Ele disse claramente: “Em 2000, o então presidente Ademir Adur contratou meu escritório de advocacia”. Esse, portanto, foi seu primeiro contato com o rubro-negro. O cidadão é educadíssimo, mas sua cordialidade não combina com os palavrões que vêm das arquibancadas. Futebol é resultado. Todos nós, que amamos o Atlético, só queremos uma coisa: respeito. Respeito ao clube, às tradições, mas principalmente por nossas conquistas nos últimos anos.
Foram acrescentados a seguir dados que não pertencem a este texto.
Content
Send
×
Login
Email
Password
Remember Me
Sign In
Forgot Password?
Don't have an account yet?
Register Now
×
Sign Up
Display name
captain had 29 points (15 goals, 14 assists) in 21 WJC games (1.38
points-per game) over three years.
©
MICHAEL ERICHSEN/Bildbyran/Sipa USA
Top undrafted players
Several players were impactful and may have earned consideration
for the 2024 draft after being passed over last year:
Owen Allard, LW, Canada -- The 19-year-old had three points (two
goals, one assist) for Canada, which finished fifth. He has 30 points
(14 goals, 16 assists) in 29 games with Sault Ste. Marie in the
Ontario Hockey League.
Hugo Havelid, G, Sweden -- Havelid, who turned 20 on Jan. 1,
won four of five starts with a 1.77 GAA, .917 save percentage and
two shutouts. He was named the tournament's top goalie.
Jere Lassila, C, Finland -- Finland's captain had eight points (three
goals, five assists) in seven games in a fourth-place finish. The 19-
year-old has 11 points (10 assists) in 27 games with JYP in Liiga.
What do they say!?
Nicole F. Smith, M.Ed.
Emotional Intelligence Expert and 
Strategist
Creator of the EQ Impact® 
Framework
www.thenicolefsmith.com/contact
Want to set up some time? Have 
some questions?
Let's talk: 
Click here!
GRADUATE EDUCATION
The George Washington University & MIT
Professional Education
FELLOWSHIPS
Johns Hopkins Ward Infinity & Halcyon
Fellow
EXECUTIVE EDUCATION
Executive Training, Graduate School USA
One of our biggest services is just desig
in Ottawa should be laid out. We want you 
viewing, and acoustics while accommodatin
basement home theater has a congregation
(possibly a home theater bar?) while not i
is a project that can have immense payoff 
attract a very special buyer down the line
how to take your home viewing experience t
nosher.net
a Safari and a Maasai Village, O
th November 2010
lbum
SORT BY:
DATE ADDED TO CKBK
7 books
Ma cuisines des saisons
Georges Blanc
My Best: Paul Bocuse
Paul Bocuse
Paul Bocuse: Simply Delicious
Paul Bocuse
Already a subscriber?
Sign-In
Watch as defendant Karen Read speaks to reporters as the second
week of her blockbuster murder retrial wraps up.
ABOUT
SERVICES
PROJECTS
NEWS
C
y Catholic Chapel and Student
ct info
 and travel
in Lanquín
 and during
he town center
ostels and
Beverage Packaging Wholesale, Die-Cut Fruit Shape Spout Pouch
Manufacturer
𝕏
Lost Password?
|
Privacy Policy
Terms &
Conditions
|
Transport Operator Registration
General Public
Não queremos ver nosso time na zona de rebaixamento, e faremos o impossível para que isso não aconteça. Mas, me perdoem, o Marcos Malucelli “abre” as entranhas do Atlético com uma simples pergunta. Os comentaristas acham isso “transparência”, eu acho que o excesso de transparência pode tornar as coisas invisíveis. O que nosso presidente vê não é o mesmo que eu vejo. Olhem o que ele falou: “O Waldemar não foi demitido. Ele me falou que ficou triste porque foi xingado por alguns torcedores quando fez uma substituição. Ele recebe para treinar o time, e não para ser xingado…” Meu Deus, eu estou ficando louco? Um cara que não sabe o que fazer em campo fica ressentido por ser xingado pela torcida que paga seu salário? Ele nunca foi cobrado em seu trabalho? No futebol é assim.

Acho que meus dois neurônios estão brigando. Eu não entendo mais nada, acho que o futebol é muito complexo para mim. Talvez eu deva jogar damas. E quero fazer um convite público: Marcos Malucelli e Waldemar Lemos, querem jogar comigo?